FSMDOJ (February 21, 2013): Almost a month after the FSM National Anti-Human Trafficking Day, the promotion of awareness within the community continues.
On Wednesday 5 February 2014, the Department of Justice delivered an information session on human trafficking at the College of Micronesia. As part of the Government's continuing efforts in the national campaign against human trafficking, the presenters included Secretary of Justice April Dawn M. Skilling, Acting Chief of National Police Johnny Santos, Acting Chief of Division of Immigration and Labor Ricky Falcam, Transnational Crime Unit Captain George Skilling and Contract Attorney Caroline Rugero. As over 60 college students and staff listened to and participated in the information session, it was highlighted that human trafficking is a serious crime that can happen not only in the FSM, but is also prevalent throughout the world.
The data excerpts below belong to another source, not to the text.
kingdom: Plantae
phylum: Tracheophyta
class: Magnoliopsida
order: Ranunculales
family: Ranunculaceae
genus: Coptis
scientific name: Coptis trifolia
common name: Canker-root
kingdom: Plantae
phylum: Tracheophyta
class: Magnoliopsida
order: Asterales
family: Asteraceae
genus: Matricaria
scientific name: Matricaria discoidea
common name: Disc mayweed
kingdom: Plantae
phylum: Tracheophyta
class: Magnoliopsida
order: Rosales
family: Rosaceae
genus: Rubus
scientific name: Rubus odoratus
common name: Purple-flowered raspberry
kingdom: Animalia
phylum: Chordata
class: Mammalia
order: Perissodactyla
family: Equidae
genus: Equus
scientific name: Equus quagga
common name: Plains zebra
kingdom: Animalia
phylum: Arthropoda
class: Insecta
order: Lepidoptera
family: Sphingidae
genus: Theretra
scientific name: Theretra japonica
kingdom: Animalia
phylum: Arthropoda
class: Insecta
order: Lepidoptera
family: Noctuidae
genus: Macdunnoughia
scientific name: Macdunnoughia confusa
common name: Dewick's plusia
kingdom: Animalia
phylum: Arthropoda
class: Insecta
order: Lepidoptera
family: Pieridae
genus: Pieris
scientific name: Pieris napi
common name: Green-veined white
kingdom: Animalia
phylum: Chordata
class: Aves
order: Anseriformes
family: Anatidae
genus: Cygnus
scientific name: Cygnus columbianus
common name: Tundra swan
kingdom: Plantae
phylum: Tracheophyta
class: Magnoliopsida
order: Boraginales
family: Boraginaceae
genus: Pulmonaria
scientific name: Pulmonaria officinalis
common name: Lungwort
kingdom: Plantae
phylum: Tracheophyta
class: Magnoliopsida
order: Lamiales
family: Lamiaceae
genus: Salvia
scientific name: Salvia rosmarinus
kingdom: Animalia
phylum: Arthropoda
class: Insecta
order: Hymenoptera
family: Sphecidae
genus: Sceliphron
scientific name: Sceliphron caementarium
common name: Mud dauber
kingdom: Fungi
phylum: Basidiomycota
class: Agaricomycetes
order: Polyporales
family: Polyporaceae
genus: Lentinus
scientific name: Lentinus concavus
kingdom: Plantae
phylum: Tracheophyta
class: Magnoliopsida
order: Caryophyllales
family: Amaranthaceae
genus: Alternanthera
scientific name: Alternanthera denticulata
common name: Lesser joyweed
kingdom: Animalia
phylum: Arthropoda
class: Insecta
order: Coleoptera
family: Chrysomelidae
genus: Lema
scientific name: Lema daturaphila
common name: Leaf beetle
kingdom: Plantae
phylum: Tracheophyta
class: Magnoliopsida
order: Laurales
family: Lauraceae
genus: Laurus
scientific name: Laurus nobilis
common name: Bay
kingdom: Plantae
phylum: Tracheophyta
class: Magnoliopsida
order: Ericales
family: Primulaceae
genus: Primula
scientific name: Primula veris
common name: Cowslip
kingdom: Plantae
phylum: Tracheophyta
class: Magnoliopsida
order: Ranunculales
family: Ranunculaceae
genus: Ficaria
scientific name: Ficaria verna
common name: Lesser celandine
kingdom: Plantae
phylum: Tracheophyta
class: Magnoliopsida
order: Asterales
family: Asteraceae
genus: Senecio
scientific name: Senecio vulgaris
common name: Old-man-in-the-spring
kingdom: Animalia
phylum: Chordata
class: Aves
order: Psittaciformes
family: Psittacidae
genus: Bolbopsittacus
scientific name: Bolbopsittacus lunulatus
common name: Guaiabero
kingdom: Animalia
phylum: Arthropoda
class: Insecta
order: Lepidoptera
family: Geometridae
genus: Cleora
Reminders to FSM citizens to be cautious and alert continue following the preparation of a National Anti-Human Trafficking Action Plan last week. Human trafficking is a clandestine crime that goes largely undetected and is shockingly the second most profitable crime after drugs smuggling and illegal arms trading. Micronesians are reminded to be extra cautious of job offers that seem too good to be true and to find out as much information as possible before making a decision to move overseas or accepting a job offer. Upfront payments, lack of contract and requesting to keep a person's passport are some of the signs that the employer is not being honest about their representations. Deceit is the key weapon used by human traffickers to lure their victims, many of whom are young children and women, who end up exploited as sex workers, cheap laborers or even have their organs removed and sold in the black market. Through education and by raising awareness within the community, citizens can help prevent human trafficking as well as help the authorities in prosecuting perpetrators.
Anyone who suspects someone is being trafficked is strongly encouraged to contact the national police on 691-320-2628/2058.